Hans Zimmer's score – Tarantino calls it 'the score you could define the decade by' and says it was a crime it didn't win the Oscar. The time-shifting structure rewards repeated viewings – Tarantino didn't fully understand the temporal crosscutting until his 4th viewing. Mark Rylance's quiet, still performance. Christopher Nolan's virtuosity – Tarantino says this is Nolan's '2001' and his Apex Mountain, putting himself 'up with the greatest in the world.'
The time-shifting gimmick – will it become a Nolan crutch or a hallmark? The Cillian Murphy PTSD sections are everyone's least favorite part of the film, though they work within the fabric because you're never there for long. Some period inaccuracies: the Luftwaffe didn't paint fighter nose cones yellow until later in 1940; the top of the Weymouth Sea Life Tower (built 2012) is visible in some shots.
None – first time this has happened. The deliberate choice to cast unknowns meant there were no what-ifs. Michael Caine has an uncredited voice cameo as the RAF Flight Leader (his 7th Nolan collaboration).
Cillian Murphy – he's the only one with a truly dramatic, emotional performance. 'He's the only one that has a really dramatic moment.' Most of the film is sheer terror and survival, not acting.
Barry Keoghan as George – 'the Dion Waiters Award.' His eagerness to be useful and his tragic death are the film's emotional heart. Tom Hardy does the most with the least screen time, carrying the air sequences with almost no dialogue – 'a movie star even though you never see the bottom half of his face until the second last shot.'
Christopher Nolan – yes. All three agree. Tarantino: 'He put himself up with the greatest in the world.' It's his '2001' – he is Warner Brothers' Kubrick. Sean argues Dark Knight is more important (the most important movie of the century for resetting industry brain chemistry), but concedes that might be Batman's apex, not Nolan's. After 'Dunkirk', 'what comes for him is anything he wants.'
Almost impossible to nitpick. The Luftwaffe nose cone colors are wrong for 1940. A modern tower is visible in the Weymouth shots. Chamberlain's appeasement strategy is everyone's real nitpick. The Murphy boat section is the weakest thread but never drags because Nolan keeps the cuts short.

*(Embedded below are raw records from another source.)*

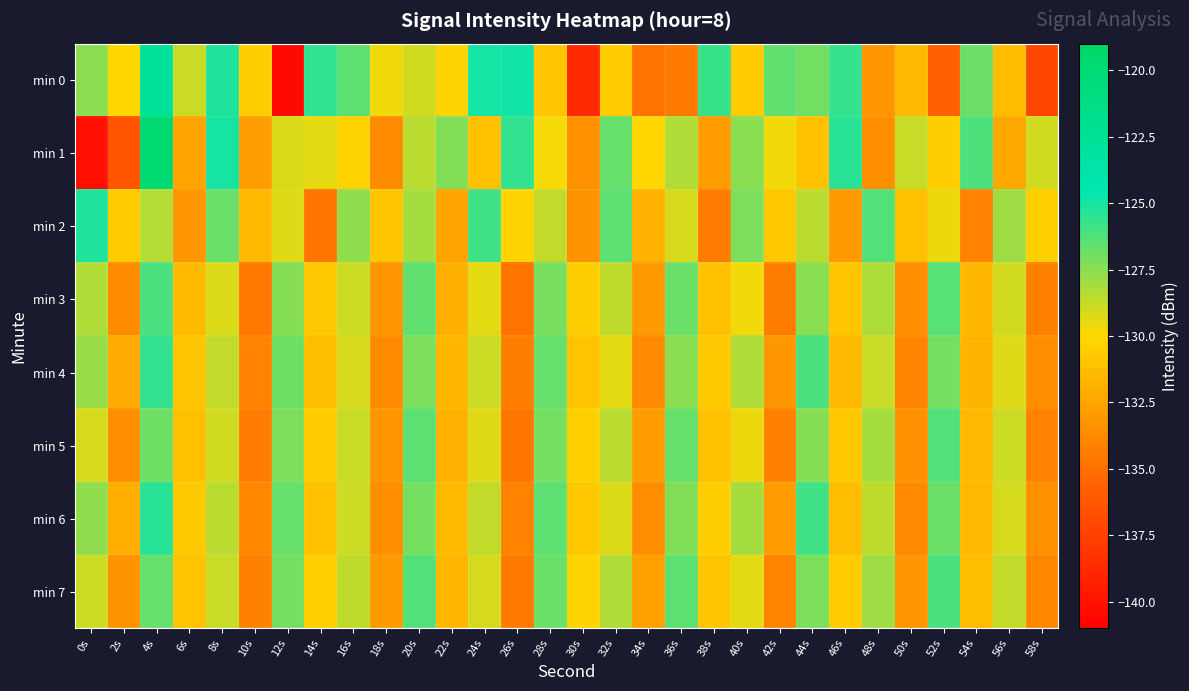

Reading left to right, transcribe all the data shown in this chart.

min 0: 0s=-127.5	2s=-130.1	4s=-122.8	6s=-128.8	8s=-125.2	10s=-130.5	12s=-140.4	14s=-125.5	16s=-126.5	18s=-129.7	20s=-129.0	22s=-130.2	24s=-124.9	26s=-124.9	28s=-130.9	30s=-138.7	32s=-130.5	34s=-134.8	36s=-134.4	38s=-125.7	40s=-130.7	42s=-126.6	44s=-127.0	46s=-125.7	48s=-133.2	50s=-131.5	52s=-135.7	54s=-126.8	56s=-131.4	58s=-137.1
min 1: 0s=-140.1	2s=-136.4	4s=-119.8	6s=-132.6	8s=-125.0	10s=-132.8	12s=-129.2	14s=-129.4	16s=-130.2	18s=-133.7	20s=-128.5	22s=-127.3	24s=-131.2	26s=-125.6	28s=-129.8	30s=-133.4	32s=-126.7	34s=-130.1	36s=-128.3	38s=-132.9	40s=-127.5	42s=-129.7	44s=-131.1	46s=-125.4	48s=-133.6	50s=-128.8	52s=-130.5	54s=-126.2	56s=-132.3	58s=-129.0
min 2: 0s=-125.2	2s=-130.6	4s=-128.4	6s=-133.1	8s=-126.8	10s=-131.5	12s=-129.3	14s=-134.7	16s=-127.6	18s=-130.9	20s=-128.1	22s=-132.5	24s=-125.9	26s=-130.2	28s=-128.7	30s=-133.3	32s=-126.5	34s=-131.8	36s=-129.1	38s=-134.4	40s=-127.2	42s=-130.8	44s=-128.5	46s=-133.0	48s=-126.3	50s=-131.2	52s=-129.6	54s=-134.1	56s=-127.9	58s=-130.4
min 3: 0s=-128.3	2s=-133.7	4s=-126.1	6s=-131.4	8s=-129.2	10s=-134.6	12s=-127.4	14s=-130.7	16s=-128.9	18s=-133.2	20s=-126.6	22s=-131.9	24s=-129.4	26s=-134.8	28s=-127.1	30s=-130.5	32s=-128.6	34s=-133.0	36s=-126.8	38s=-131.1	40s=-129.7	42s=-134.3	44s=-127.5	46s=-130.9	48s=-128.2	50s=-133.5	52s=-126.4	54s=-131.6	56s=-129.0	58s=-134.2
min 4: 0s=-127.8	2s=-132.2	4s=-125.6	6s=-130.9	8s=-128.7	10s=-134.1	12s=-126.9	14s=-131.3	16s=-129.1	18s=-133.7	20s=-127.2	22s=-131.6	24s=-128.9	26s=-134.3	28s=-126.7	30s=-131.0	32s=-129.4	34s=-133.8	36s=-127.5	38s=-130.7	40s=-128.3	42s=-133.1	44s=-126.1	46s=-131.5	48s=-128.8	50s=-134.0	52s=-127.0	54s=-131.7	56s=-129.3	58s=-133.6
min 5: 0s=-129.1	2s=-133.5	4s=-126.9	6s=-131.2	8s=-129.0	10s=-134.4	12s=-127.2	14s=-130.6	16s=-128.8	18s=-133.2	20s=-126.5	22s=-131.8	24s=-129.3	26s=-134.7	28s=-127.0	30s=-130.4	32s=-128.5	34s=-132.9	36s=-126.7	38s=-131.1	40s=-129.6	42s=-134.2	44s=-127.4	46s=-130.8	48s=-128.1	50s=-133.4	52s=-126.3	54s=-131.5	56s=-128.9	58s=-134.1
min 6: 0s=-127.6	2s=-132.0	4s=-125.4	6s=-130.7	8s=-128.5	10s=-133.9	12s=-126.7	14s=-131.1	16s=-128.9	18s=-133.5	20s=-127.0	22s=-131.4	24s=-128.7	26s=-134.1	28s=-126.5	30s=-130.8	32s=-129.2	34s=-133.6	36s=-127.3	38s=-130.5	40s=-128.1	42s=-132.9	44s=-125.9	46s=-131.3	48s=-128.6	50s=-133.8	52s=-126.8	54s=-131.5	56s=-129.1	58s=-133.4
min 7: 0s=-128.9	2s=-133.3	4s=-126.7	6s=-131.0	8s=-128.8	10s=-134.2	12s=-127.0	14s=-130.4	16s=-128.6	18s=-133.0	20s=-126.3	22s=-131.6	24s=-129.1	26s=-134.5	28s=-126.8	30s=-130.2	32s=-128.3	34s=-132.7	36s=-126.5	38s=-130.9	40s=-129.4	42s=-134.0	44s=-127.2	46s=-130.6	48s=-127.9	50s=-133.2	52s=-126.1	54s=-131.3	56s=-128.7	58s=-133.9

It could have been done as a miniseries – 'that's how most people would think to do it.' Thank God Nolan didn't. He made it lean instead. 'Checking in on the Belgians, Episode 6' – the opposite of what makes this great.
Was Farrier (Tom Hardy's character) eventually rescued or hauled off to a German POW camp? Consensus: he's in a German prison for 5 years. If you could only watch one of the three storylines, which? Tarantino picks the Fionn Whitehead beach story; all agree the air sequences are the blockbuster thread but you can't spend the whole movie up there.